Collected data
+===+

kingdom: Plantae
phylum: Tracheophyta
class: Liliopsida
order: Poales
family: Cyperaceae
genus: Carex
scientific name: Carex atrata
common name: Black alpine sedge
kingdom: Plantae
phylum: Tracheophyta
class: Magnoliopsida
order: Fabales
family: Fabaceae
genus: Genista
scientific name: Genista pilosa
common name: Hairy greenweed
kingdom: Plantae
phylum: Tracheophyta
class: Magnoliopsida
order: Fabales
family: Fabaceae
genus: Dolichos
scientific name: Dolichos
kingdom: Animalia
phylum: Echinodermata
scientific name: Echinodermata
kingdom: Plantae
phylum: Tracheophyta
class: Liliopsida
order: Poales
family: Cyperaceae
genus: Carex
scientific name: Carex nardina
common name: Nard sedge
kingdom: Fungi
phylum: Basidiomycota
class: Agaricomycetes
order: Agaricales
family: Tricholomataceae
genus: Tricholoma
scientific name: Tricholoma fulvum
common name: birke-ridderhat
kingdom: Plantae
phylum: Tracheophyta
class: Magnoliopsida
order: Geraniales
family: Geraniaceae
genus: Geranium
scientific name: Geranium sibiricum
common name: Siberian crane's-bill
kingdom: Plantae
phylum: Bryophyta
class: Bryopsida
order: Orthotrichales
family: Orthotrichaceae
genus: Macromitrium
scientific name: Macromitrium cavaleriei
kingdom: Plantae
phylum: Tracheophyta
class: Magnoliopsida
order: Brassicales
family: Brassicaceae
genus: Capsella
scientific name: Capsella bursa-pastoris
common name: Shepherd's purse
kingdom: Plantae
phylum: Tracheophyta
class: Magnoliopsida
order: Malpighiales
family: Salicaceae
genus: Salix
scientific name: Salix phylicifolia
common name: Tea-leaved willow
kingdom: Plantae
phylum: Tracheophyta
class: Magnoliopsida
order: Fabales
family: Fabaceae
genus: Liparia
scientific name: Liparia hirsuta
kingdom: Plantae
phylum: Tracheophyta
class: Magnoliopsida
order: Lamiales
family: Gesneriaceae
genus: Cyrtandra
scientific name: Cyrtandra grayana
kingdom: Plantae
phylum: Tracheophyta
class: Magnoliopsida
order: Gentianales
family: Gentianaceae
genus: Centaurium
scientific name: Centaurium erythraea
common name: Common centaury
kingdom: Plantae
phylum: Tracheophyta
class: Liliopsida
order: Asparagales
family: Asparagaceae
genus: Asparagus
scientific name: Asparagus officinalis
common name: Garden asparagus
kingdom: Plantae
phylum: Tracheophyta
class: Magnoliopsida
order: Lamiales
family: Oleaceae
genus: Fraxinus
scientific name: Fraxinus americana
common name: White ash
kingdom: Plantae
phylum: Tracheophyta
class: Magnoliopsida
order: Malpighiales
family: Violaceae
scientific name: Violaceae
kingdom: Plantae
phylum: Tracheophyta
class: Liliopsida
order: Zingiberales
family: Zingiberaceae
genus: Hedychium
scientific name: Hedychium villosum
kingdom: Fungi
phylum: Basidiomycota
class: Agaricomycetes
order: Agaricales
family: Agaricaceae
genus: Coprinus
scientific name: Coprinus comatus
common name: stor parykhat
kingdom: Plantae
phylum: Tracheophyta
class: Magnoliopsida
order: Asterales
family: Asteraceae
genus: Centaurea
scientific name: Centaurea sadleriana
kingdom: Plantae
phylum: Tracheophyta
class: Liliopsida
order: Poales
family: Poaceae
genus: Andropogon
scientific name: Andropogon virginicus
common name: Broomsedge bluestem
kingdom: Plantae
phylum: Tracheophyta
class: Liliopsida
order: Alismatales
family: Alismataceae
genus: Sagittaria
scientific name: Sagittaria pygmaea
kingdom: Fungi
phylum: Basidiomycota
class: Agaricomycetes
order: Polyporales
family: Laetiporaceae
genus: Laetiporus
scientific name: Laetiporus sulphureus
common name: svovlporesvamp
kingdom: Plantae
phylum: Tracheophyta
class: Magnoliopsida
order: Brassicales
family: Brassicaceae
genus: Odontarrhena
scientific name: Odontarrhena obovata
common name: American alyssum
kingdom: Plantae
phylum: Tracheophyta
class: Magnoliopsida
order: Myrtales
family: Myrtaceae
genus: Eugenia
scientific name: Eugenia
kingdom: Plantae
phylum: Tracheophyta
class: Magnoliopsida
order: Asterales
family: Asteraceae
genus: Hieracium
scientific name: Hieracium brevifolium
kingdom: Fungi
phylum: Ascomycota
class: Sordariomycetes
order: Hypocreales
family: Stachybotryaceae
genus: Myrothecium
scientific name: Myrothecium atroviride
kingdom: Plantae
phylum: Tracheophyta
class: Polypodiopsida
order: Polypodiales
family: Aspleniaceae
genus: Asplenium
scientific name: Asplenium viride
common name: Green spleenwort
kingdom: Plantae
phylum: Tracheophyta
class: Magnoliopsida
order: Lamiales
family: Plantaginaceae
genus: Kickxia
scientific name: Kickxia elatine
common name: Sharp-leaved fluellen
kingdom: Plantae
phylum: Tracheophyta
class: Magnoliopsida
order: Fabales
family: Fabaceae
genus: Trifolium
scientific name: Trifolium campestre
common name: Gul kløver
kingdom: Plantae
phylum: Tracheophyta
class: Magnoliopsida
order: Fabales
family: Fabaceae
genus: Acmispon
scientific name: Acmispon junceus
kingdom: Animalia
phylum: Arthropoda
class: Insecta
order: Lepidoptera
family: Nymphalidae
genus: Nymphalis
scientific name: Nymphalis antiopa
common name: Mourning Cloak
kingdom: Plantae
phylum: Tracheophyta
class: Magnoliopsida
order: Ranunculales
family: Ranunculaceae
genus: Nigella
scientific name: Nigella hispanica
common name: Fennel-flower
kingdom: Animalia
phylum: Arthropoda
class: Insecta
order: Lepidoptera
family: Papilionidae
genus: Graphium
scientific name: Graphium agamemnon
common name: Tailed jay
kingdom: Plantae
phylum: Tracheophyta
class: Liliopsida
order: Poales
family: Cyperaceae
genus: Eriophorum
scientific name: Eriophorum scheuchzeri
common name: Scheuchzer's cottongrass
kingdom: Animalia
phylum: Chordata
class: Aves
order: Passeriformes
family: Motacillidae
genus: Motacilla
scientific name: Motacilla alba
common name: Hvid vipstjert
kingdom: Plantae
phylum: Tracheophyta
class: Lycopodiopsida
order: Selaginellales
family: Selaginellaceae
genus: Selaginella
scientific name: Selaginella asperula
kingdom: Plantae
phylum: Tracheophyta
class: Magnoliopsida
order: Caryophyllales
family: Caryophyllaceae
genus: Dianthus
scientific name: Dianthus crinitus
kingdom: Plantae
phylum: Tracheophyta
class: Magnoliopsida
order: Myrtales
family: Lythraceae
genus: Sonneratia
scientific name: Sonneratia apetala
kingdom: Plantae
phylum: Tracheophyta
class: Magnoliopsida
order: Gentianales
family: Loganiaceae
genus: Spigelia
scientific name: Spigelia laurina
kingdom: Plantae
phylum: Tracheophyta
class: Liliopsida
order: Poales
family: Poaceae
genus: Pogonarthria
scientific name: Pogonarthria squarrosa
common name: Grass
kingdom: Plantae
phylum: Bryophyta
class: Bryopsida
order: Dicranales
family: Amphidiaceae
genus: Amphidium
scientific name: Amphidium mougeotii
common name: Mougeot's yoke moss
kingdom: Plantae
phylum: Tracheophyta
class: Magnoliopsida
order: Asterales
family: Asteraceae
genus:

+===+

Task to carry out: Edit the records, changing every "common name" to "vernacular name" and leaving all other text as it is.

Response below:
kingdom: Plantae
phylum: Tracheophyta
class: Liliopsida
order: Poales
family: Cyperaceae
genus: Carex
scientific name: Carex atrata
vernacular name: Black alpine sedge
kingdom: Plantae
phylum: Tracheophyta
class: Magnoliopsida
order: Fabales
family: Fabaceae
genus: Genista
scientific name: Genista pilosa
vernacular name: Hairy greenweed
kingdom: Plantae
phylum: Tracheophyta
class: Magnoliopsida
order: Fabales
family: Fabaceae
genus: Dolichos
scientific name: Dolichos
kingdom: Animalia
phylum: Echinodermata
scientific name: Echinodermata
kingdom: Plantae
phylum: Tracheophyta
class: Liliopsida
order: Poales
family: Cyperaceae
genus: Carex
scientific name: Carex nardina
vernacular name: Nard sedge
kingdom: Fungi
phylum: Basidiomycota
class: Agaricomycetes
order: Agaricales
family: Tricholomataceae
genus: Tricholoma
scientific name: Tricholoma fulvum
vernacular name: birke-ridderhat
kingdom: Plantae
phylum: Tracheophyta
class: Magnoliopsida
order: Geraniales
family: Geraniaceae
genus: Geranium
scientific name: Geranium sibiricum
vernacular name: Siberian crane's-bill
kingdom: Plantae
phylum: Bryophyta
class: Bryopsida
order: Orthotrichales
family: Orthotrichaceae
genus: Macromitrium
scientific name: Macromitrium cavaleriei
kingdom: Plantae
phylum: Tracheophyta
class: Magnoliopsida
order: Brassicales
family: Brassicaceae
genus: Capsella
scientific name: Capsella bursa-pastoris
vernacular name: Shepherd's purse
kingdom: Plantae
phylum: Tracheophyta
class: Magnoliopsida
order: Malpighiales
family: Salicaceae
genus: Salix
scientific name: Salix phylicifolia
vernacular name: Tea-leaved willow
kingdom: Plantae
phylum: Tracheophyta
class: Magnoliopsida
order: Fabales
family: Fabaceae
genus: Liparia
scientific name: Liparia hirsuta
kingdom: Plantae
phylum: Tracheophyta
class: Magnoliopsida
order: Lamiales
family: Gesneriaceae
genus: Cyrtandra
scientific name: Cyrtandra grayana
kingdom: Plantae
phylum: Tracheophyta
class: Magnoliopsida
order: Gentianales
family: Gentianaceae
genus: Centaurium
scientific name: Centaurium erythraea
vernacular name: Common centaury
kingdom: Plantae
phylum: Tracheophyta
class: Liliopsida
order: Asparagales
family: Asparagaceae
genus: Asparagus
scientific name: Asparagus officinalis
vernacular name: Garden asparagus
kingdom: Plantae
phylum: Tracheophyta
class: Magnoliopsida
order: Lamiales
family: Oleaceae
genus: Fraxinus
scientific name: Fraxinus americana
vernacular name: White ash
kingdom: Plantae
phylum: Tracheophyta
class: Magnoliopsida
order: Malpighiales
family: Violaceae
scientific name: Violaceae
kingdom: Plantae
phylum: Tracheophyta
class: Liliopsida
order: Zingiberales
family: Zingiberaceae
genus: Hedychium
scientific name: Hedychium villosum
kingdom: Fungi
phylum: Basidiomycota
class: Agaricomycetes
order: Agaricales
family: Agaricaceae
genus: Coprinus
scientific name: Coprinus comatus
vernacular name: stor parykhat
kingdom: Plantae
phylum: Tracheophyta
class: Magnoliopsida
order: Asterales
family: Asteraceae
genus: Centaurea
scientific name: Centaurea sadleriana
kingdom: Plantae
phylum: Tracheophyta
class: Liliopsida
order: Poales
family: Poaceae
genus: Andropogon
scientific name: Andropogon virginicus
vernacular name: Broomsedge bluestem
kingdom: Plantae
phylum: Tracheophyta
class: Liliopsida
order: Alismatales
family: Alismataceae
genus: Sagittaria
scientific name: Sagittaria pygmaea
kingdom: Fungi
phylum: Basidiomycota
class: Agaricomycetes
order: Polyporales
family: Laetiporaceae
genus: Laetiporus
scientific name: Laetiporus sulphureus
vernacular name: svovlporesvamp
kingdom: Plantae
phylum: Tracheophyta
class: Magnoliopsida
order: Brassicales
family: Brassicaceae
genus: Odontarrhena
scientific name: Odontarrhena obovata
vernacular name: American alyssum
kingdom: Plantae
phylum: Tracheophyta
class: Magnoliopsida
order: Myrtales
family: Myrtaceae
genus: Eugenia
scientific name: Eugenia
kingdom: Plantae
phylum: Tracheophyta
class: Magnoliopsida
order: Asterales
family: Asteraceae
genus: Hieracium
scientific name: Hieracium brevifolium
kingdom: Fungi
phylum: Ascomycota
class: Sordariomycetes
order: Hypocreales
family: Stachybotryaceae
genus: Myrothecium
scientific name: Myrothecium atroviride
kingdom: Plantae
phylum: Tracheophyta
class: Polypodiopsida
order: Polypodiales
family: Aspleniaceae
genus: Asplenium
scientific name: Asplenium viride
vernacular name: Green spleenwort
kingdom: Plantae
phylum: Tracheophyta
class: Magnoliopsida
order: Lamiales
family: Plantaginaceae
genus: Kickxia
scientific name: Kickxia elatine
vernacular name: Sharp-leaved fluellen
kingdom: Plantae
phylum: Tracheophyta
class: Magnoliopsida
order: Fabales
family: Fabaceae
genus: Trifolium
scientific name: Trifolium campestre
vernacular name: Gul kløver
kingdom: Plantae
phylum: Tracheophyta
class: Magnoliopsida
order: Fabales
family: Fabaceae
genus: Acmispon
scientific name: Acmispon junceus
kingdom: Animalia
phylum: Arthropoda
class: Insecta
order: Lepidoptera
family: Nymphalidae
genus: Nymphalis
scientific name: Nymphalis antiopa
vernacular name: Mourning Cloak
kingdom: Plantae
phylum: Tracheophyta
class: Magnoliopsida
order: Ranunculales
family: Ranunculaceae
genus: Nigella
scientific name: Nigella hispanica
vernacular name: Fennel-flower
kingdom: Animalia
phylum: Arthropoda
class: Insecta
order: Lepidoptera
family: Papilionidae
genus: Graphium
scientific name: Graphium agamemnon
vernacular name: Tailed jay
kingdom: Plantae
phylum: Tracheophyta
class: Liliopsida
order: Poales
family: Cyperaceae
genus: Eriophorum
scientific name: Eriophorum scheuchzeri
vernacular name: Scheuchzer's cottongrass
kingdom: Animalia
phylum: Chordata
class: Aves
order: Passeriformes
family: Motacillidae
genus: Motacilla
scientific name: Motacilla alba
vernacular name: Hvid vipstjert
kingdom: Plantae
phylum: Tracheophyta
class: Lycopodiopsida
order: Selaginellales
family: Selaginellaceae
genus: Selaginella
scientific name: Selaginella asperula
kingdom: Plantae
phylum: Tracheophyta
class: Magnoliopsida
order: Caryophyllales
family: Caryophyllaceae
genus: Dianthus
scientific name: Dianthus crinitus
kingdom: Plantae
phylum: Tracheophyta
class: Magnoliopsida
order: Myrtales
family: Lythraceae
genus: Sonneratia
scientific name: Sonneratia apetala
kingdom: Plantae
phylum: Tracheophyta
class: Magnoliopsida
order: Gentianales
family: Loganiaceae
genus: Spigelia
scientific name: Spigelia laurina
kingdom: Plantae
phylum: Tracheophyta
class: Liliopsida
order: Poales
family: Poaceae
genus: Pogonarthria
scientific name: Pogonarthria squarrosa
vernacular name: Grass
kingdom: Plantae
phylum: Bryophyta
class: Bryopsida
order: Dicranales
family: Amphidiaceae
genus: Amphidium
scientific name: Amphidium mougeotii
vernacular name: Mougeot's yoke moss
kingdom: Plantae
phylum: Tracheophyta
class: Magnoliopsida
order: Asterales
family: Asteraceae
genus:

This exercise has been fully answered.